Using Tab completion
These commands are essentially just full folder paths to the executable for the respective program, and it may seem a bit much to remember all of them in their entirety, so you can use the Terminal's Tab-completion feature to help locate each of them. Tab completion means you can start the beginning of a command, folder path, or file name, and then press Tab and the Terminal will fill out the remainder of the command based on the options available to it, until it finds a point at which it needs you to clarify which direction to go.
To use Tab completion, type a single forward slash and then press the Tab key (nothing should happen). What you have done here is specified the root of the filesystem, but there are multiple items here, so the Tab-completion does not know what to choose. If you press the Tab key again then the Terminal will list all of the possibilities, of which one will be the Applications folder. You can now continue the command by typing "Applications," or you can just type the first few letters of it and press Tab to have the Terminal complete that folder name for you. Do so (note that commands and file paths in the Terminal are case-sensitive), and you will see the name /Applications/ show up. You can now press the Tab key again to make the Terminal list the options available, and you will see the Safari.app application package and the Utilities folder.
Now type "Uti" followed by the Tab key, and you will see the command fill out so it reads "/Applications/Utilities/." If you press Tab a second time without entering any new characters, the Terminal will list all the possibilities based on the command that has currently been entered, so doing this will list all items in the /Applications/Utilities/ directory (which are the various programs you are trying to open). From here you can enter the first few characters of the desired program name, and continue hitting Tab until you fill out the full path to the executable file in the /Contents/MacOS/ subdirectory. Then press Enter and the program will launch.

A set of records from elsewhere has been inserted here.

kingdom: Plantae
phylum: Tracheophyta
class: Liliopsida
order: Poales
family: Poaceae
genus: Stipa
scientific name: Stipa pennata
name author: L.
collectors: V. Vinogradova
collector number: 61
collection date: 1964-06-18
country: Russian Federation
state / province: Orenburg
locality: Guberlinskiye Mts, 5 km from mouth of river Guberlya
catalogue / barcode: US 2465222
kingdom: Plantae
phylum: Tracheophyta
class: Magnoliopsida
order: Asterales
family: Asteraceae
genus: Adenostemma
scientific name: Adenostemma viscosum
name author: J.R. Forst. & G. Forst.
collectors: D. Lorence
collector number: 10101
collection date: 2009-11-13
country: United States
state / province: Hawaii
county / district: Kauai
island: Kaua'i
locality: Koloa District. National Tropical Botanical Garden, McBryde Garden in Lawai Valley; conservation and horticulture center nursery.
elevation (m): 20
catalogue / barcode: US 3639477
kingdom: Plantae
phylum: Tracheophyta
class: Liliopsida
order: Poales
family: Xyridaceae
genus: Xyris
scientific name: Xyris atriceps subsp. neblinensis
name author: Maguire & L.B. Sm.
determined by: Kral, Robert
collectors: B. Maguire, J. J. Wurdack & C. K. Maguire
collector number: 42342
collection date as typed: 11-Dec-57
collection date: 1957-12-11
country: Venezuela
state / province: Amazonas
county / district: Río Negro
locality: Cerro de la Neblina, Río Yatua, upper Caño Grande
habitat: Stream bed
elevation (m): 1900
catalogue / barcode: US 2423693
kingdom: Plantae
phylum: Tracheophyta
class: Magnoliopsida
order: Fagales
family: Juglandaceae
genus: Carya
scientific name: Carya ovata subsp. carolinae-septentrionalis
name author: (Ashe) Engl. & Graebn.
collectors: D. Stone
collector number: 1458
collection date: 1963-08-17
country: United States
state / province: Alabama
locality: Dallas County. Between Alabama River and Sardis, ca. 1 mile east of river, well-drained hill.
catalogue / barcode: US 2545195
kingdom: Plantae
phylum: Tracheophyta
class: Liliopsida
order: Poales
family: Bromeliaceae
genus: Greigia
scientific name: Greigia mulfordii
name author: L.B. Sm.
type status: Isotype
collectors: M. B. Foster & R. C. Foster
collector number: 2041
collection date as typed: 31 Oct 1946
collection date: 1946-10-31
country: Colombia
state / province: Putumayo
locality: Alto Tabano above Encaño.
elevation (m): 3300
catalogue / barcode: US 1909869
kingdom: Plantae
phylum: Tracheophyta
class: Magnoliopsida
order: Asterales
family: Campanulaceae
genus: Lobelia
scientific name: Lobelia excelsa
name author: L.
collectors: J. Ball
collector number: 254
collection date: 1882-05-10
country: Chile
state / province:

Tab completion may take some getting used to if you are not familiar with it, but it can be a great help when you need to use the Terminal. If you do not care to use Tab completion, then you can write down the full commands listed above and type them exactly into the Terminal to launch the associated programs.
Uses for multitasking
Access the Web to find resources when troubleshooting.
Using Safari you can read through sites like MacFixIt or the Apple Support Communities for guidance on fixing your Mac, while keeping the Terminal, Disk Utility, and other tools open at the same time for easy access.
Access Unix manual pages for Terminal commands.
One feature that Apple did not include in the Recovery HD partition is the Unix manual pages, aka man pages, which contain the syntax and options for most of the Terminal commands on the system. Even the most Terminal-savvy users will frequently check the manual pages for command options, so having this missing can be a bit of a burden. Using multitasking you can look up the command man pages online, and keep the window open next to an available Terminal window for running the command.
Multiple applications at your service
Having multiple applications open means quick access to their functionality, instead of having to quit each one in order to open the next. If you are troubleshooting network setups then you can have Network Utility open along with Safari and the Terminal. If you are troubleshooting your hard drives then you can have RAID Utility open along with Disk Utility, while looking up instructions in Safari.